I met with a good friend from architecture school yesterday. He’s been following my blog and it seems that he has notived that I do a lot of portraits and not a lot of architecture (or any kind of “spatial” drawing.) He obviously has a point. I just draw whatever I want to draw, and I actually believe that drawing portraits can help in the other diciplines (like say perspective) because it’s all a matter of seeing and noticing. The reason, however, that I have avoided perspectives for a long time is mostly due to it’s complexity. While it takes me an hour to finish a portrait to a degree I am more or less satisfied with, a perspective can take me 3-4hours and a headache, just trying o “calculate” where everything should be and so forth. It’s obviously not true, that perspectives should be more precise or “correct” than anything else, and I think that the loose and sketchy perspectives are the best of all.

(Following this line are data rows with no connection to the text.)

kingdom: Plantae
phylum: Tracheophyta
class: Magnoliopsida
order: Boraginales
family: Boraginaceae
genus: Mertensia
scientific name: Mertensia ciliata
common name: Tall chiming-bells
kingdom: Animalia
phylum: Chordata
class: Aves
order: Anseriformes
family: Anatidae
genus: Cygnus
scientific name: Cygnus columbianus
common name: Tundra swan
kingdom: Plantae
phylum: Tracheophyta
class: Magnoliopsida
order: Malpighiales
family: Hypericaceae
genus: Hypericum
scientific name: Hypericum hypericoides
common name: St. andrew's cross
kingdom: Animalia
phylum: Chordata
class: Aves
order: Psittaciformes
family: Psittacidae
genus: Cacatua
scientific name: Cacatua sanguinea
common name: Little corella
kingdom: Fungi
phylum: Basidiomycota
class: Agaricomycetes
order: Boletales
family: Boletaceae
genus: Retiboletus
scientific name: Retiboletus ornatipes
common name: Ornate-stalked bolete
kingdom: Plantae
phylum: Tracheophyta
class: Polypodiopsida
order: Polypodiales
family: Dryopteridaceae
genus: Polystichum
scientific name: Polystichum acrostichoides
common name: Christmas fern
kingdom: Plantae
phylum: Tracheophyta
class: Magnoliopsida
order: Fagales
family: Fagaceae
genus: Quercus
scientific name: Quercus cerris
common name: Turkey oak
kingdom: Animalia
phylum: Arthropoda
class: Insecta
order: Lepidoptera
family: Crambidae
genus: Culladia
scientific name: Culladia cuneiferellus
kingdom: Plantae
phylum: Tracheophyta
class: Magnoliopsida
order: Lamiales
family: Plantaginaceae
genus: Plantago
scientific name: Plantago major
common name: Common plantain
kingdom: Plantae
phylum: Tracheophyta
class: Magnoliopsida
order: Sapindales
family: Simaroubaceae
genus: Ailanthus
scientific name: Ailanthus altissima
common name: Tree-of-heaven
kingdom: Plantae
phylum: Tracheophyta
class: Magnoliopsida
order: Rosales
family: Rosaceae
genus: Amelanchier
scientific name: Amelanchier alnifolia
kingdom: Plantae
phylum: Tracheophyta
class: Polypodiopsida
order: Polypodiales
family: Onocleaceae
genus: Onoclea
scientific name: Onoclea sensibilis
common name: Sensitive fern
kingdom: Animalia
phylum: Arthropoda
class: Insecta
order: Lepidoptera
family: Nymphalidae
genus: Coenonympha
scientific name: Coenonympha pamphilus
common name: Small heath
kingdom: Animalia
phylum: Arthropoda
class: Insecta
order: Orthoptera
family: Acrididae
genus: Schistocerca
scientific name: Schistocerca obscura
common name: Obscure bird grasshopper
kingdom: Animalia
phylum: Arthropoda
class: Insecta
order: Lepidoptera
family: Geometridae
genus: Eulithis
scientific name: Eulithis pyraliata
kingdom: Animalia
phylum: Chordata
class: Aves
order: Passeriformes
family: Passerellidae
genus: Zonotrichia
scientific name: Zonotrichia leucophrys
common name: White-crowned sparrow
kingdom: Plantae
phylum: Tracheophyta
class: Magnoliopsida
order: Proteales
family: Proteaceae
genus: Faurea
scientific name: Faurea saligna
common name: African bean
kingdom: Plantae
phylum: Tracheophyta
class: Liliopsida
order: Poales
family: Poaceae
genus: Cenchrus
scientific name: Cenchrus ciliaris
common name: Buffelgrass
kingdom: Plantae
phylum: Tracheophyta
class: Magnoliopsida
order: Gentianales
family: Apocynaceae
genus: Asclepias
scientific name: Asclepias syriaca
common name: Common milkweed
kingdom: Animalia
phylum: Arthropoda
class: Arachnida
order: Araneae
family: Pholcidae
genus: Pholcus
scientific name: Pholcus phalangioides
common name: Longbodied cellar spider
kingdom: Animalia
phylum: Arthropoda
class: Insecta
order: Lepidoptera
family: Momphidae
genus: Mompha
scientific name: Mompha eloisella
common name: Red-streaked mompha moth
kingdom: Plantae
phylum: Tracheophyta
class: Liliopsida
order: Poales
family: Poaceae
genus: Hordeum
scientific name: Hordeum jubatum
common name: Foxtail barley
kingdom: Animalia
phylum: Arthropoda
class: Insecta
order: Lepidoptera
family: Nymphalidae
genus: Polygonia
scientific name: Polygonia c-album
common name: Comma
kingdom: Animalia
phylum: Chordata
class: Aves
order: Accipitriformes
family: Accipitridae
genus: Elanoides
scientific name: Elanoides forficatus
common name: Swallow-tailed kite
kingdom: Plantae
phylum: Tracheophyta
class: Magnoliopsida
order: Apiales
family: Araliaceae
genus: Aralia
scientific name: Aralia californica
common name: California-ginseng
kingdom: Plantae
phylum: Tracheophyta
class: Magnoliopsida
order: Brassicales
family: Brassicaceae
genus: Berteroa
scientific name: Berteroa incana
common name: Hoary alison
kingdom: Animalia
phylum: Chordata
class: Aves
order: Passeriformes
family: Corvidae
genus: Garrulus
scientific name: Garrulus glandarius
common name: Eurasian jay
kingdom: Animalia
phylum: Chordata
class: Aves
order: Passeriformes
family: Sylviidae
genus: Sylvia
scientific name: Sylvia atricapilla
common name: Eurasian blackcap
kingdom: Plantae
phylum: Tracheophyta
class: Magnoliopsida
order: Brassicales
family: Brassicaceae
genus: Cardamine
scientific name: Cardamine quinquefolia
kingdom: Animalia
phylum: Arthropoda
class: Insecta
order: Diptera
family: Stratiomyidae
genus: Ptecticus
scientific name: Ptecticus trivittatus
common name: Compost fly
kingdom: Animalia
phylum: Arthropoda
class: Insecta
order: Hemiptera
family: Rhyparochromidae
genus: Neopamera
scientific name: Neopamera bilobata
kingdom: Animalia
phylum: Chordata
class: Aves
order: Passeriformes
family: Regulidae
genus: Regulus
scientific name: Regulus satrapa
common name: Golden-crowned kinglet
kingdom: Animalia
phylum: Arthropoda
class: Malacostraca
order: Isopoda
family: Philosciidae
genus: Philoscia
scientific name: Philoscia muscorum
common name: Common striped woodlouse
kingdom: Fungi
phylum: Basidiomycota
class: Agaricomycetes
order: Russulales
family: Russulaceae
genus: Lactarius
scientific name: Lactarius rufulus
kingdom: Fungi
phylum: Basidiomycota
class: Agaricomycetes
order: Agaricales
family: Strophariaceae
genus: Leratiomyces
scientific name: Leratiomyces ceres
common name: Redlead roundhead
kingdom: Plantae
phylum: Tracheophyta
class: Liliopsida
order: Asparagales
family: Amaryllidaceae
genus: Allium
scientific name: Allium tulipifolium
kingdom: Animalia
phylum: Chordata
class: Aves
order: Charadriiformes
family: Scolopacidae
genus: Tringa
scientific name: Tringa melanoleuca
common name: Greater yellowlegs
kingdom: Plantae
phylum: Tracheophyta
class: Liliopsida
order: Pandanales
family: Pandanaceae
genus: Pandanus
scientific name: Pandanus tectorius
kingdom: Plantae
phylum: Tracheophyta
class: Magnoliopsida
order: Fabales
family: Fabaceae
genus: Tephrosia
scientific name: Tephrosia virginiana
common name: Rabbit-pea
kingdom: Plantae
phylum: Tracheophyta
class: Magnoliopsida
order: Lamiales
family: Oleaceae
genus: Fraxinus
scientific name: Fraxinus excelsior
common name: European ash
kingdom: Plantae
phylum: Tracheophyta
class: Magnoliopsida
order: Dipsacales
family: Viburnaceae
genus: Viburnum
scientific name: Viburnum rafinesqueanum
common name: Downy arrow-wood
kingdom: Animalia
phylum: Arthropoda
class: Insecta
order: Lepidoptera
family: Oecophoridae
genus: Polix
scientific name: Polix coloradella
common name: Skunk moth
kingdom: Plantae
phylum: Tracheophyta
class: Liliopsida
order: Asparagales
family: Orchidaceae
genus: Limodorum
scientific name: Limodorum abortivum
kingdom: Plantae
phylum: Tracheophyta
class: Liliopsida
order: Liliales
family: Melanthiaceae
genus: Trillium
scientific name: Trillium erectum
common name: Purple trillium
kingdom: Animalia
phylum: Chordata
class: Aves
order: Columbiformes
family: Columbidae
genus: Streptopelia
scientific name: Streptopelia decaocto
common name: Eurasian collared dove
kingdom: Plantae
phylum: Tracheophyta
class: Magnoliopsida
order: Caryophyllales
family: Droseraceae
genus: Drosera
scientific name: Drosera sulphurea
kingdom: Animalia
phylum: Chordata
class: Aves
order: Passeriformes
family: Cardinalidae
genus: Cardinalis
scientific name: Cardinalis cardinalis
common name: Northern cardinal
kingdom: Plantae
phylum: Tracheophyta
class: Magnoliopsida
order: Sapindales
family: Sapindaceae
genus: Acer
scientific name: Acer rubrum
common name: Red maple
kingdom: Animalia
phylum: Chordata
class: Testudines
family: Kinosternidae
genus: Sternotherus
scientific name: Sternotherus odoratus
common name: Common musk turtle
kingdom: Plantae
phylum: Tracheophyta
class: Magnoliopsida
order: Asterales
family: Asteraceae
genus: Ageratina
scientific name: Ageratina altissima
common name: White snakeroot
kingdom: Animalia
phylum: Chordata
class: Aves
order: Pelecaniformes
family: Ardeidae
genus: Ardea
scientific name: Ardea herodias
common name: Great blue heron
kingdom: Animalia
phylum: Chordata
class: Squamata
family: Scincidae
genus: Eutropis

I’ve just had a hard time dealing with them.
So now I decided to try with my new remedy for overcomplication – the ballpoint pen. I can’t go erasing if something’s off, and if I go too slow, the line ends up stiff and lifeless. So this is a great tool for forcing yourself to go loose, and this resulted in me finishing an (albeit very sketchy) drawing in some 20 minutes. The best part is that the perspective isn’t totally off. As you might notice, it’s as if the viewer is looking down on the street, but I think it must be due to the streetview-car having it’s camera mounted on its roof. See the streetview version here
One thing that I keep returning to is this notion of “capturing the essential with little means”.. I’d like to be able to pull my little sketchbook out of my back pocket and sketch the essentials of wherever I am in 10 minutes withouth being too unhappy with the result. I think that maybe this is a step in that direction.